30 Days! Time flies when you’re busy living and practicing for tomorrow. We’re always getting ready for our next day, aren’t we? Everything we do today affects tomorrow and every day after that. Sure, maybe a bad food choice today won’t make you gain weight tomorrow, but it may make you feel like – I failed yesterday so I might as well have the fries today. Or maybe you will resolve to do better today and order the salad. Either way, yesterday affects today. Were you active yesterday or did you let the Monday blues win over and you sat on the couch all evening? How does that affect you today? Feel lazy and fat now; or rested and ready to take on the day and get in your workout stronger than ever?
“You can’t connect the dots looking forward; you can only connect them looking backwards. So you have to trust that the dots will somehow connect in your future.” ― Steve Jobs
My 30 Days to True Health began as a measure for a friend. But it turned into so much more. It became a journey of health, emotion, spirit and awakening. I’ve never journaled before so I’ve never been able to look back on my yesterdays as clearly as I have today. I can see my dots; see how they connected and how they will connect into my future. The emotions, failures and successes that brought me to today. And I wouldn’t change any of them. Sure, if I could go back many years, I might change some of my dots and connect them differently….but these 30 days….they connected exactly the way they needed too.

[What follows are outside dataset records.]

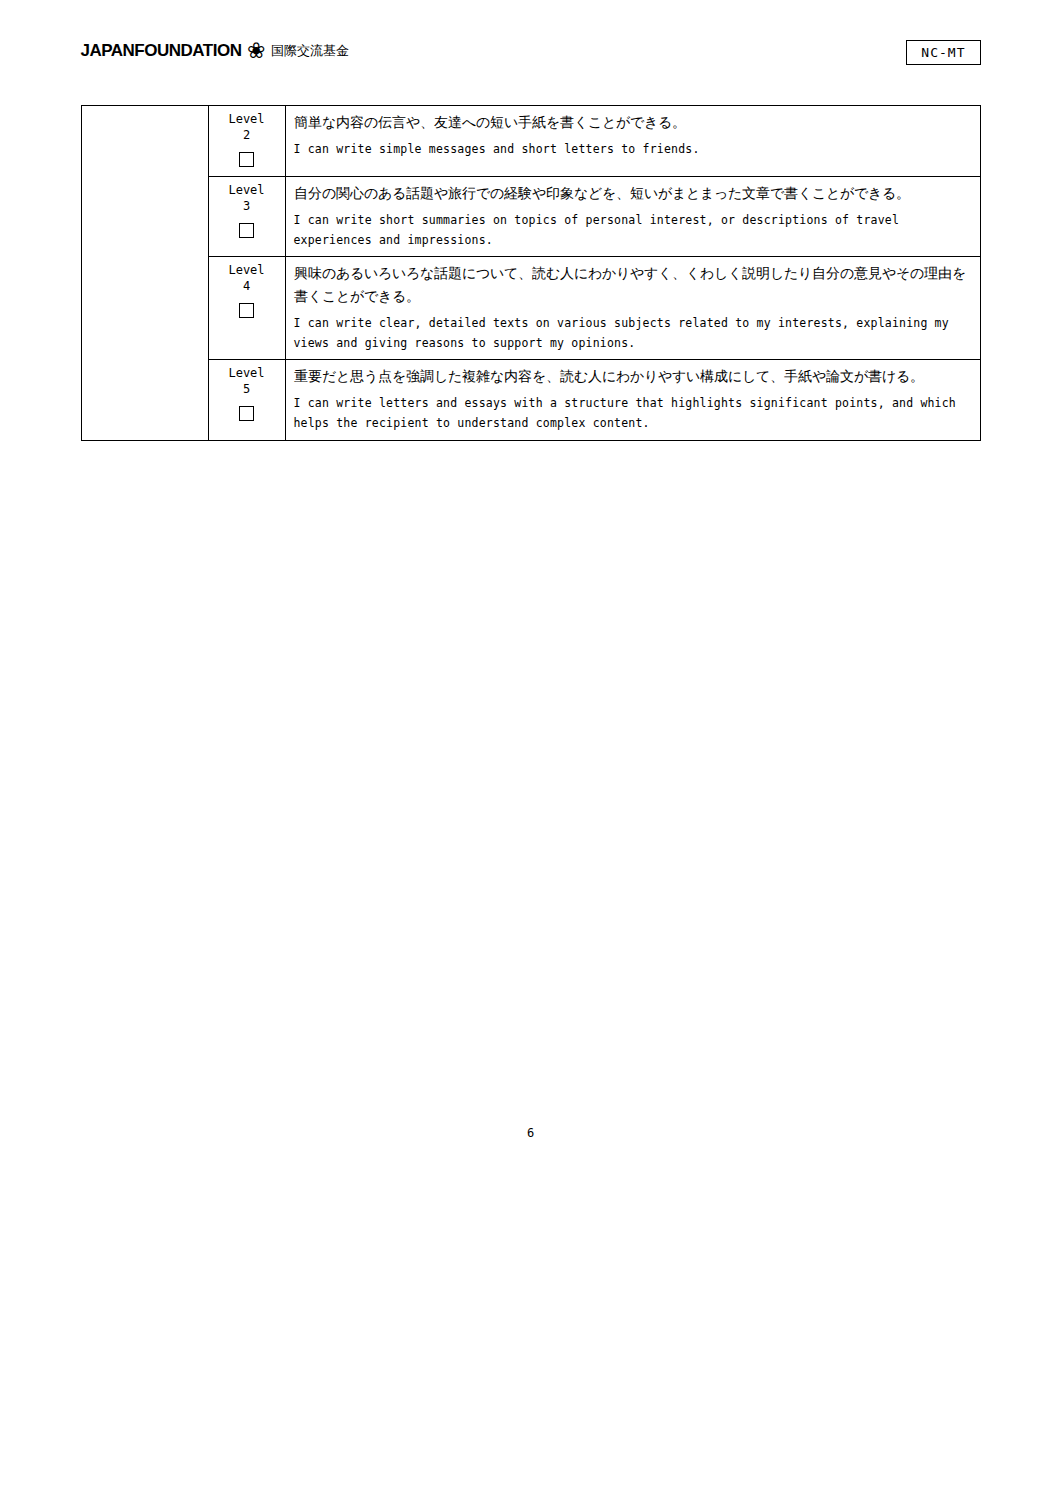JAPANFOUNDATION ❀ 国際交流基金
NC-MT
| | Level 2 | 簡単な内容の伝言や、友達への短い手紙を書くことができる。 I can write simple messages and short letters to friends. |
| Level 3 | 自分の関心のある話題や旅行での経験や印象などを、短いがまとまった文章で書くことができる。 I can write short summaries on topics of personal interest, or descriptions of travel experiences and impressions. |
| Level 4 | 興味のあるいろいろな話題について、読む人にわかりやすく、くわしく説明したり自分の意見やその理由を書くことができる。 I can write clear, detailed texts on various subjects related to my interests, explaining my views and giving reasons to support my opinions. |
| Level 5 | 重要だと思う点を強調した複雑な内容を、読む人にわかりやすい構成にして、手紙や論文が書ける。 I can write letters and essays with a structure that highlights significant points, and which helps the recipient to understand complex content. |
6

Did I enjoy every day? Hell no. Some of them were damned hard. Some full of pain and tears. Others with soreness and bruises. But all of them with contentment and growth.
I was not perfect, I cheated a couple times (don’t tell Cheryl), I skipped a few workouts, I played hookie on the world and just stayed cuddled up on my couch. But I did not fail because I did not give up. No matter how yesterday ends, today always arrives and tomorrow is always waiting. So we get up, we do our best and then we look back and see how our dots connected. I’m proud of what I accomplished in these 30 days. It does not all reflect on my scale or in my hip measurements, some of my successes are in my muscles, some in my bruised emotions….but they are all successes and I embrace them.
Tomorrow I begin my next 30 day journey, with a different spin, but with the same focus. To grow, to learn and to succeed. Look out tomorrow because here comes yesterday!